Kay’s View
Kay Rial Bates serves as President of the McHenry Area Chamber of Commerce.
Eliminating Work “Clutter”
I read an article in The Economist this week that really hit home called “Decluttering a Company.” What intrigued me was how much time I waste dealing with non-essentials that detract from the job of running the chamber. I will share two of these frustrations:
Meetings – In my business I can easily attend more meetings than hours in a work day. Often, I find myself in meetings from 7:30 am to 9:00 pm. Now, when I first started in my position, attending every meeting for every activity was important as I needed to soak myself in the chamber. But ten years later and still attending these same meetings? Hmm…… This needed to be solved, so about five years ago, I studied some of the meetings I was attending to determine where a talented staff person could be sufficient, where high talent committee chairs were better without me (humbling), and where revenue brought in by the activity did not demand my attendance. In addition, some of the chamber activities and events through the years have been eliminated because they were important to neither membership nor chamber goals. Thus, I was able to scale down some of the meetings I attended to those that held high value to the chamber. I also changed meeting formats and agendas making certain that they did not run over an hour. Truly, people cannot focus more than that period of time. I also worked with staff to keep attendees from deviating from subject matter.

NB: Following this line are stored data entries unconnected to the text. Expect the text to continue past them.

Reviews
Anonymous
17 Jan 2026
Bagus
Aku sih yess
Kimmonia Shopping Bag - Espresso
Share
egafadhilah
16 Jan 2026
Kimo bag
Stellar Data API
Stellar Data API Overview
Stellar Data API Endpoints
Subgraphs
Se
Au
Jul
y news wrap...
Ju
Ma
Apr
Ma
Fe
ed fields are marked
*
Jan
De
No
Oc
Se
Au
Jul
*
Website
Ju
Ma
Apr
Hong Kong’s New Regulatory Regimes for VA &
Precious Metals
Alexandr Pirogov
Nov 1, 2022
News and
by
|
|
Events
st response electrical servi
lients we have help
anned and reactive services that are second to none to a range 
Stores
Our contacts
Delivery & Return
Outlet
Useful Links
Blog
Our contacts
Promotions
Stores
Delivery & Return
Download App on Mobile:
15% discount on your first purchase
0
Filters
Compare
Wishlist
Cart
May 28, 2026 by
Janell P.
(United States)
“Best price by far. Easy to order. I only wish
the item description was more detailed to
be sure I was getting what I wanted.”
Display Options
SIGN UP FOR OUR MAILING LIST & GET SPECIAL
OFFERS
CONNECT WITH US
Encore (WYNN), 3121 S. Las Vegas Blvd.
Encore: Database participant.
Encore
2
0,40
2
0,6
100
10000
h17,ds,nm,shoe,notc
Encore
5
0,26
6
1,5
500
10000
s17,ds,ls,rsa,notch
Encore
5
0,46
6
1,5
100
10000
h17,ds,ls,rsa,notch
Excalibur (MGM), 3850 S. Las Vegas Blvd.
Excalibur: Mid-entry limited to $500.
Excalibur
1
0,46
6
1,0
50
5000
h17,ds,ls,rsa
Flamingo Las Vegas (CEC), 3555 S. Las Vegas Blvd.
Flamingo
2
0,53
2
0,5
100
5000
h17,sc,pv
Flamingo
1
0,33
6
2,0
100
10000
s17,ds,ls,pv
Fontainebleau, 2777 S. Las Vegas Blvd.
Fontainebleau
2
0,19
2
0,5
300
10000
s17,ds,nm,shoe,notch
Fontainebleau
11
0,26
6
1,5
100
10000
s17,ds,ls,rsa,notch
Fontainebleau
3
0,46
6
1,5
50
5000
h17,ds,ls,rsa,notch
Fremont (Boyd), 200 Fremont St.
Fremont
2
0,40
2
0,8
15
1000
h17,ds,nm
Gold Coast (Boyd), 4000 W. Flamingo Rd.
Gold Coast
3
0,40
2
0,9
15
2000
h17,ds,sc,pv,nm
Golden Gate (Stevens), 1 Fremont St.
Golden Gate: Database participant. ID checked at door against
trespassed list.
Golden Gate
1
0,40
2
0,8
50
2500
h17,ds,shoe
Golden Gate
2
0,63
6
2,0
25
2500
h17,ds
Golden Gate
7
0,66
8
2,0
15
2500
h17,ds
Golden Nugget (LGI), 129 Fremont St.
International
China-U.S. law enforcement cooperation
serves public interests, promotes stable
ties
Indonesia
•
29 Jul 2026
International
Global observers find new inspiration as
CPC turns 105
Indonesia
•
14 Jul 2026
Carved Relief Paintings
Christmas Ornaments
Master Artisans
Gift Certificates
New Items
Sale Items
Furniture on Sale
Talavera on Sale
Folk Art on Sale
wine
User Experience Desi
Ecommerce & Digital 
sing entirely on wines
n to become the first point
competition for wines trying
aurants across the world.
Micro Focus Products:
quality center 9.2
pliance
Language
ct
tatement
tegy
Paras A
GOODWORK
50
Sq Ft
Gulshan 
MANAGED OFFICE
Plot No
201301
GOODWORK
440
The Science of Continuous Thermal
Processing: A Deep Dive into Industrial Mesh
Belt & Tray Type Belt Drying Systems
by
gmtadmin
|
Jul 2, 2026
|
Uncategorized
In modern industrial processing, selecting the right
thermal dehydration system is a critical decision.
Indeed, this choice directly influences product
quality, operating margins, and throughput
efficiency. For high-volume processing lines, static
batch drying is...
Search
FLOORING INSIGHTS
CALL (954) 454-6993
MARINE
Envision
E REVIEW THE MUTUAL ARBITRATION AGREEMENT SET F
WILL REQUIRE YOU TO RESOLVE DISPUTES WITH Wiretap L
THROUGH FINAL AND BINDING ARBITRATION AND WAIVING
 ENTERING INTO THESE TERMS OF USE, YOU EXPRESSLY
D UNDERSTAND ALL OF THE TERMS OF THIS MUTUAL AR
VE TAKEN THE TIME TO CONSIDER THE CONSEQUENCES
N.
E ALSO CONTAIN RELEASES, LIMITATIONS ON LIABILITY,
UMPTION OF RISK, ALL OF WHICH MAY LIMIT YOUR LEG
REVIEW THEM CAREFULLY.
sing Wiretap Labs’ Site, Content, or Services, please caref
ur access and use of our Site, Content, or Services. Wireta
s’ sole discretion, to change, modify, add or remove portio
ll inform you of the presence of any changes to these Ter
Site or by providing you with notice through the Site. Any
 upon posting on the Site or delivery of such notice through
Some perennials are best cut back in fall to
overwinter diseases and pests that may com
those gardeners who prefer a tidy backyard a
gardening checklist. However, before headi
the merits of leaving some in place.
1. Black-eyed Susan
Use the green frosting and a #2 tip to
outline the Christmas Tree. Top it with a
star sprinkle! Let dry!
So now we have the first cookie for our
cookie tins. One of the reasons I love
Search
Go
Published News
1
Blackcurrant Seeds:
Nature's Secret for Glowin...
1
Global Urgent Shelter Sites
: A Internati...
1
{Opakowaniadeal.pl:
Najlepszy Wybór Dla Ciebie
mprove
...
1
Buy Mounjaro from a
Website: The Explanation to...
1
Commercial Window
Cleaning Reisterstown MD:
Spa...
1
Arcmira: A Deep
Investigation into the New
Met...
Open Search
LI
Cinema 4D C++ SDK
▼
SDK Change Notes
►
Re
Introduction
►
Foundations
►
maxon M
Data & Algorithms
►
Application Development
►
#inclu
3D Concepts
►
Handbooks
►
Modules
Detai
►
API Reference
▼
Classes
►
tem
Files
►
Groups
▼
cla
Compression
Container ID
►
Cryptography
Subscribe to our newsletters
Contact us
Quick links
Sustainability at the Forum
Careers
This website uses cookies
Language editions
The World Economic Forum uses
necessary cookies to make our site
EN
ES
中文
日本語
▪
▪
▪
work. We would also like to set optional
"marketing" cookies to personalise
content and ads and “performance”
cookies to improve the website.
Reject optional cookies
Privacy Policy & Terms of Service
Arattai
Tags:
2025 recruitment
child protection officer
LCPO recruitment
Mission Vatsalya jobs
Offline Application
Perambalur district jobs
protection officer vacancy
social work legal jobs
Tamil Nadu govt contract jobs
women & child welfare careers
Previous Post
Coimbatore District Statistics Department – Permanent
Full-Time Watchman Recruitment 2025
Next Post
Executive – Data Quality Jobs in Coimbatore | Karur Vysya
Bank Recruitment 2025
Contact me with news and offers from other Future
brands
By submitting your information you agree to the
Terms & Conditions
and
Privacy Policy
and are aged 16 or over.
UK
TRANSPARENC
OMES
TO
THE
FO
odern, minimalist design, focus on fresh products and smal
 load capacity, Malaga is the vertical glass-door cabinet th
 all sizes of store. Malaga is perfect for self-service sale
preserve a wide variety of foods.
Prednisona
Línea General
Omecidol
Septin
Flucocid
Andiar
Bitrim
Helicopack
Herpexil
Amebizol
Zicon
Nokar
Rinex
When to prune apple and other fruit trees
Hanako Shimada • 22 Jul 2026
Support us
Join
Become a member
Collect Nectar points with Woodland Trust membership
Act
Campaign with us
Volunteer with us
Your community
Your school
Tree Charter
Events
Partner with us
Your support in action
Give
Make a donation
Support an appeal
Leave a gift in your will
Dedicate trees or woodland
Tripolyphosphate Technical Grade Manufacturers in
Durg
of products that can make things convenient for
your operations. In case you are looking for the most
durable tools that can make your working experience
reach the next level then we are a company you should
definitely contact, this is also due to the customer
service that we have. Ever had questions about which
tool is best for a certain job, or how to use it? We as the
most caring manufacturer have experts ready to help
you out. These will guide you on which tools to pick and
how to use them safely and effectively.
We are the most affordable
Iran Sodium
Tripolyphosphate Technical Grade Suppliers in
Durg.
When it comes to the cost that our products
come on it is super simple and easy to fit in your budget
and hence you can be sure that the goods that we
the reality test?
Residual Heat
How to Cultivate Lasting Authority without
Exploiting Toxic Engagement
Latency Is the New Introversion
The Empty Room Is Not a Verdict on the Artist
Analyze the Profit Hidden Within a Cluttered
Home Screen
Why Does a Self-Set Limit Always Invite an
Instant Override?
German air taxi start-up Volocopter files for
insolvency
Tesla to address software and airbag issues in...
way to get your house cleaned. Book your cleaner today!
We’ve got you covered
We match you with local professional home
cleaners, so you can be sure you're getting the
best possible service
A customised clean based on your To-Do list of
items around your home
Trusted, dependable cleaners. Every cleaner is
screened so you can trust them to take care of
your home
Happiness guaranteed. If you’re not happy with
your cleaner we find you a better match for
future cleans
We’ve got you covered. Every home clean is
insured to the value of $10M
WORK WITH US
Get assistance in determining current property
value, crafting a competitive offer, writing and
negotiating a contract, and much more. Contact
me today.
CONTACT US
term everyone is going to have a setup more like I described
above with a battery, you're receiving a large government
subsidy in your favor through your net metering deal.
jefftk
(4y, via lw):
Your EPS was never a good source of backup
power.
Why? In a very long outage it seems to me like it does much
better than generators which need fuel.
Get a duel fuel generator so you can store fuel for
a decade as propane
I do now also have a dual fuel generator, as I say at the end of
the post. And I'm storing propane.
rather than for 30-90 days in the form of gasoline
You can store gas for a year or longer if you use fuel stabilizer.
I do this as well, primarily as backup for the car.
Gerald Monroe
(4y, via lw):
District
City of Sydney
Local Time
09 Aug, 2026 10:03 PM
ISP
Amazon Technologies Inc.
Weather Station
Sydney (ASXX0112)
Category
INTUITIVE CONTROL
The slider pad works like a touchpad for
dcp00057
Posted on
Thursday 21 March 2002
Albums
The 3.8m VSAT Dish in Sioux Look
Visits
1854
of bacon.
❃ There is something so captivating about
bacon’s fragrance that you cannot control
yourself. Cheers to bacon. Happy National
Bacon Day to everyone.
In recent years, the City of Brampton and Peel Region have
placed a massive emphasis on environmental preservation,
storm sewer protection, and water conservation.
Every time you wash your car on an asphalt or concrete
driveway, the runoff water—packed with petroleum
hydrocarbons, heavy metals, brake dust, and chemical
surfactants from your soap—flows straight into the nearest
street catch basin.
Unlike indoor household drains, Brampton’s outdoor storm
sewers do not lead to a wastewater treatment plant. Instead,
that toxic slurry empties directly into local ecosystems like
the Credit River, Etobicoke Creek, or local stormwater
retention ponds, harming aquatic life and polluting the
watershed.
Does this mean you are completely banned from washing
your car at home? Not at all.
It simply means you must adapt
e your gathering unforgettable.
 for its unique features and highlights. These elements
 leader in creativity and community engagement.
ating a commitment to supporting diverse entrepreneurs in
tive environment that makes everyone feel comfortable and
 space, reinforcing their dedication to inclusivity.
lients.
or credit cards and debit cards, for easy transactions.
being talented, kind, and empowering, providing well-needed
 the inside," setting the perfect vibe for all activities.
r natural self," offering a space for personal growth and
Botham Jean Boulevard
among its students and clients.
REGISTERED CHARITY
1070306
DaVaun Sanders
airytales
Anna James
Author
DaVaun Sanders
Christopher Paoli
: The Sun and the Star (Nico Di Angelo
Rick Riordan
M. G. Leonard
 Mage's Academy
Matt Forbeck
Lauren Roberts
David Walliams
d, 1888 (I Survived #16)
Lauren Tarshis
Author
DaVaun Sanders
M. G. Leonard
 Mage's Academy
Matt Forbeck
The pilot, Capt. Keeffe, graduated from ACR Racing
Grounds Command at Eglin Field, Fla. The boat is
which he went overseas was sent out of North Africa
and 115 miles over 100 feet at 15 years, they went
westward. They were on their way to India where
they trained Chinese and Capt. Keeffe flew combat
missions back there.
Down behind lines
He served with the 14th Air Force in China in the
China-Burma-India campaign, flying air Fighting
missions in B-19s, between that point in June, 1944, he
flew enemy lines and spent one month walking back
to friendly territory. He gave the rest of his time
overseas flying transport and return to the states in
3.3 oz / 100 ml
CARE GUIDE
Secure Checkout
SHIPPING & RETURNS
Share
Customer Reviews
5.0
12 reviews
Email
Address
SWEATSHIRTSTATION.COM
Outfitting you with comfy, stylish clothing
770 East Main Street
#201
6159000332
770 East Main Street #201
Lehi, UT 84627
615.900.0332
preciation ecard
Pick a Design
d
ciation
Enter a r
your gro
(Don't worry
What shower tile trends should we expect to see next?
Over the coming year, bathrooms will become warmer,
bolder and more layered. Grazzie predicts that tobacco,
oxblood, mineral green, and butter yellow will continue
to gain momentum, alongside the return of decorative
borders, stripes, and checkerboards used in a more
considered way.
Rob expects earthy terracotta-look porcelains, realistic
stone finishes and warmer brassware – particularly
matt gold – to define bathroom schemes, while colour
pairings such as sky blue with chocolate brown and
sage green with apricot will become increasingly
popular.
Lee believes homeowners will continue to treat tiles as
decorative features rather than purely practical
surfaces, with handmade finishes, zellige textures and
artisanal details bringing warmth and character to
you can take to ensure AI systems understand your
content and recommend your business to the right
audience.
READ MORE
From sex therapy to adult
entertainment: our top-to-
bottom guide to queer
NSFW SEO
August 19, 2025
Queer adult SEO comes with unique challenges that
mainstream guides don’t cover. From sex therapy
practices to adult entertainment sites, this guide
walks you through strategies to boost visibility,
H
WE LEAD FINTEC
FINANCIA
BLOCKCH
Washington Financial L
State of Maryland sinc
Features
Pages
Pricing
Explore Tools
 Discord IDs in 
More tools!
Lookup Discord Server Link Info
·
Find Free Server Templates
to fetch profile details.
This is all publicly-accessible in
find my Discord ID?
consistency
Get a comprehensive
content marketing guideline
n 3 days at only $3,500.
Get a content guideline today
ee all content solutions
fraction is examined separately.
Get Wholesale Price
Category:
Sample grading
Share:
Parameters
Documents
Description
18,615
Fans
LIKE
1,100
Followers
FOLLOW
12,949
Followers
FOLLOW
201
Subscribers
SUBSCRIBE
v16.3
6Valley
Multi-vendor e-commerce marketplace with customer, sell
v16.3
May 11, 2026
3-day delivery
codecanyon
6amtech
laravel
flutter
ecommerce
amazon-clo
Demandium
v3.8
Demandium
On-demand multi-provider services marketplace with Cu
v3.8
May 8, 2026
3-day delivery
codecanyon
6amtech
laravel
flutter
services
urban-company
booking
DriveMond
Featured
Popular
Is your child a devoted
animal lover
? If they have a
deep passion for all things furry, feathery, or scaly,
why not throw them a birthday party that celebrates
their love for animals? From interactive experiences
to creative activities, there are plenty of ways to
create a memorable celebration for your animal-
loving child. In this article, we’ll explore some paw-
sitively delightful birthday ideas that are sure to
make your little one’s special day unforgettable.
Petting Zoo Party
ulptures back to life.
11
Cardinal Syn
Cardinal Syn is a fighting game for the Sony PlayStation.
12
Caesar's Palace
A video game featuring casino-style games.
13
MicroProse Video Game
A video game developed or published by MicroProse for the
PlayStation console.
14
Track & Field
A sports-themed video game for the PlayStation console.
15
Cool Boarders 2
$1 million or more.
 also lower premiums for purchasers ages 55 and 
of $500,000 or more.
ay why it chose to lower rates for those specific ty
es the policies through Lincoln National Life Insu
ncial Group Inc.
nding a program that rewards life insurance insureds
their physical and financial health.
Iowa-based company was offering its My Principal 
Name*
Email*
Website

Emails – If this isn’t clutter, I don’t know what is. Remember the old days when we all used the phone and handled matters in one call. Not today, what used to be one call now takes a dozen emails. Sadly and comically, now our offices send emails to our peers instead of walking three feet and asking a question. Do we ever think how much time is wasted writing emails, reading emails, and replying to these emails a dozen times a day? This is ludicrous and I may never solve the email issue. It’s business’s preferred communication.
Simplify life at work; review time spent on non essentials, delegate where you can and don’t ever believe email saves time.